The CSIR-Forestry Research Institute of Ghana has called on the government, through the Forestry Commission, to consider partnering the Institute to conserve threatened tree species to improve sustainability.
Professor Daniel A. Ofori, Director CSIR-Forestry Research Institute of Ghana, who made the call at a day’s project inception and conservation workshop at Fumesua, Kumasi, explained that, the inception workshop marked the starting point of the coordination role of CSIR-FORIG on the conservation of threatened tree species in the country.
According to him, the role of CSIR-FORIG was to assist the government in the formulation of science and technology policies for the realisation of its developmental objectives, to develop, package, and disseminate science and technology information.
He stated that, the CSIR research programmes covered a wide range of activities in the areas that included Industry, Agriculture, Forestry, Environment, Health, Natural and Social Science, hence, the importance to collaborate with the government, through Forestry Commission.
Prof. Ofori explained that, the role of CSIR-FORIG towards those areas was to encourage the co-ordinated employment of scientific research for the management, utilisation and conservation of the natural resources of Ghana in the interest of development.

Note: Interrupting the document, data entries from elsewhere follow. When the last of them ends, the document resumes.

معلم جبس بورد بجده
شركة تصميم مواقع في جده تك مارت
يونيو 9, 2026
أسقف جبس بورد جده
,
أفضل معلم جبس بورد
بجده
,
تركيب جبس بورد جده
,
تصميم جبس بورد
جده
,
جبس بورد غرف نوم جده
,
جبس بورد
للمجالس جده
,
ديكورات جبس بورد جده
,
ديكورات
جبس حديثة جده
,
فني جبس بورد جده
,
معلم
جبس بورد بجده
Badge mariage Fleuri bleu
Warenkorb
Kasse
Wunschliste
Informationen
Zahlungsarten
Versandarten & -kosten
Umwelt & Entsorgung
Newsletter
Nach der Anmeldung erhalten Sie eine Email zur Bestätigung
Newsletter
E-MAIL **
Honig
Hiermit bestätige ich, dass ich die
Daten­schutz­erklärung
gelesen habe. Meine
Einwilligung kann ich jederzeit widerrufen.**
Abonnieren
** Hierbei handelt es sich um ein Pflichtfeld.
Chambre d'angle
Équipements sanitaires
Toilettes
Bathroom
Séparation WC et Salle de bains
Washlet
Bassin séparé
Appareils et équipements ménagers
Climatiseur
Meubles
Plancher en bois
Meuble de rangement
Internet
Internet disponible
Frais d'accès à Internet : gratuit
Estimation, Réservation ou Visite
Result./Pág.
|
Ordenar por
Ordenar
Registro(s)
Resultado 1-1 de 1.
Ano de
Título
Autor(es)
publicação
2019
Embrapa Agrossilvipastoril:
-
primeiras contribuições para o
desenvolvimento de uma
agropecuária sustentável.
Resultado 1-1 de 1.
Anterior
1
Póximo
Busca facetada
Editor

He noted that to be able to achieve this, it undertakes demand-driven research, build capacity and promote the application of technologies for sustainable management of forest resources for the benefit of society.
Dr. Samuel Ayensu, from the Resource Management Support Centre, indicated that Ghana had a rich stock of diverse natural resources such as forests, water bodies, minerals, plants and animals, and as a developing economy, much of the population depends on the country’s natural resources base for livelihoods.
According to him, the Ghana Living Standards Survey Round 6 (GLSS6) estimated that biodiversity products provided alternative income sources to over six million Ghanaians in the forestry and water sectors.
He noted that forests were important sources of ecosystem goods and services across Ghana, and most of the rural population (2.5 million people) depended on the forests for their livelihood or for the provision of food, clothing, shelter, furniture, potable water and Bush meat.
According to him, despite its contribution to Ghana’s economy, the status of biodiversity is under threat as the condition of Ghana’s forests has been in decline for many years.
He stated that many forest reserves are heavily encroached and degraded and the off- reserve stocks are being rapidly depleted, saying by and large, the problem is one of gradual degradation rather than deforestation, and is incremental rather than dramatic, with no single dominant driver.
He disclosed that, in Ghana, an extensive forest estate, consisting of 1.6 million hectares of Forest reserves was gazetted in the High Forest Zone (HFZ) in the 1920s, at the time there were large areas of forests outside these gazetted forest reserves across the country.
He stressed that, over the period, significant portions of these forests have been lost or degraded and that the trend of the forest loss poses a significant threat to the livelihoods of forest fringe communities as well as ecosystem services and functionality that support Ghana’s predominantly agrarian economy.
Mr. James Amponsah, Project Manager, also expressed worry over loss of some tree species, and said five tree species have currently been identified to be under threat because of expansion of agriculture and over cultivation.
He called on the government, through Forestry Commission and Non-Governmental Organisations (NGOs) and other groups and the private sector to put pragmatic measures to save the situation in order not to lose most of the tree species especially those under threat.